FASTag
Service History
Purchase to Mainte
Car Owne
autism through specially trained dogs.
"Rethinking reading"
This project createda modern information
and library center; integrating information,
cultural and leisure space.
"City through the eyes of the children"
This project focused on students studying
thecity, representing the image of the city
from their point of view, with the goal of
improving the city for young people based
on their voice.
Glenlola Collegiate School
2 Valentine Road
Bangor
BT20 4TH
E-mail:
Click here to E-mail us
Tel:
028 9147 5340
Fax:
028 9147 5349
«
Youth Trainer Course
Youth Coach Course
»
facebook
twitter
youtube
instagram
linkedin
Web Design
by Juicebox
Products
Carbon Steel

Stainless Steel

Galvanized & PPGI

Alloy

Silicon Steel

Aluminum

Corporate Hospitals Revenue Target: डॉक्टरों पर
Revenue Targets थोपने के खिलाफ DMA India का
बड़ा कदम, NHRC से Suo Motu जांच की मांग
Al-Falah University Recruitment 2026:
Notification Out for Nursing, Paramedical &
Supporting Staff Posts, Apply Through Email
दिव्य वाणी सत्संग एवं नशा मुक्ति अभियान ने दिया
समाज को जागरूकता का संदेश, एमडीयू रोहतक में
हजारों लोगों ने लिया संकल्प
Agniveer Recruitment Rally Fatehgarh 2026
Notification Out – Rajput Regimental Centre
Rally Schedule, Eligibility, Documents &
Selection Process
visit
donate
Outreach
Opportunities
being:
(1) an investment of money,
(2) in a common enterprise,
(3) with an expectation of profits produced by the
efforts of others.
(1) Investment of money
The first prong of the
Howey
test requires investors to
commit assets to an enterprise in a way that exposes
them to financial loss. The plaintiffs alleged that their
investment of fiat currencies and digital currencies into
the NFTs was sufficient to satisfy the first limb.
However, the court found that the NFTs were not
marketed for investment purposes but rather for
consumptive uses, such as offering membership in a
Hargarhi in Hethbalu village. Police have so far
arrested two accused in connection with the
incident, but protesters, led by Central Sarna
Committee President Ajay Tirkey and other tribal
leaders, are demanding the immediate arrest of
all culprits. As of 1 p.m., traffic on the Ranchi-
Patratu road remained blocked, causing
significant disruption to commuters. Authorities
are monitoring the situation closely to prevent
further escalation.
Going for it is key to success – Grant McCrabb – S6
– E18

DIRECTIVE:
Here the goal is to repeat each entry exactly.

RESULT OF THIS EXERCISE:
FASTag
Service History
Purchase to Mainte
Car Owne
autism through specially trained dogs.
"Rethinking reading"
This project createda modern information
and library center; integrating information,
cultural and leisure space.
"City through the eyes of the children"
This project focused on students studying
thecity, representing the image of the city
from their point of view, with the goal of
improving the city for young people based
on their voice.
Glenlola Collegiate School
2 Valentine Road
Bangor
BT20 4TH
E-mail:
Click here to E-mail us
Tel:
028 9147 5340
Fax:
028 9147 5349
«
Youth Trainer Course
Youth Coach Course
»
facebook
twitter
youtube
instagram
linkedin
Web Design
by Juicebox
Products
Carbon Steel

Stainless Steel

Galvanized & PPGI

Alloy

Silicon Steel

Aluminum

Corporate Hospitals Revenue Target: डॉक्टरों पर
Revenue Targets थोपने के खिलाफ DMA India का
बड़ा कदम, NHRC से Suo Motu जांच की मांग
Al-Falah University Recruitment 2026:
Notification Out for Nursing, Paramedical &
Supporting Staff Posts, Apply Through Email
दिव्य वाणी सत्संग एवं नशा मुक्ति अभियान ने दिया
समाज को जागरूकता का संदेश, एमडीयू रोहतक में
हजारों लोगों ने लिया संकल्प
Agniveer Recruitment Rally Fatehgarh 2026
Notification Out – Rajput Regimental Centre
Rally Schedule, Eligibility, Documents &
Selection Process
visit
donate
Outreach
Opportunities
being:
(1) an investment of money,
(2) in a common enterprise,
(3) with an expectation of profits produced by the
efforts of others.
(1) Investment of money
The first prong of the
Howey
test requires investors to
commit assets to an enterprise in a way that exposes
them to financial loss. The plaintiffs alleged that their
investment of fiat currencies and digital currencies into
the NFTs was sufficient to satisfy the first limb.
However, the court found that the NFTs were not
marketed for investment purposes but rather for
consumptive uses, such as offering membership in a
Hargarhi in Hethbalu village. Police have so far
arrested two accused in connection with the
incident, but protesters, led by Central Sarna
Committee President Ajay Tirkey and other tribal
leaders, are demanding the immediate arrest of
all culprits. As of 1 p.m., traffic on the Ranchi-
Patratu road remained blocked, causing
significant disruption to commuters. Authorities
are monitoring the situation closely to prevent
further escalation.
Going for it is key to success – Grant McCrabb – S6
– E18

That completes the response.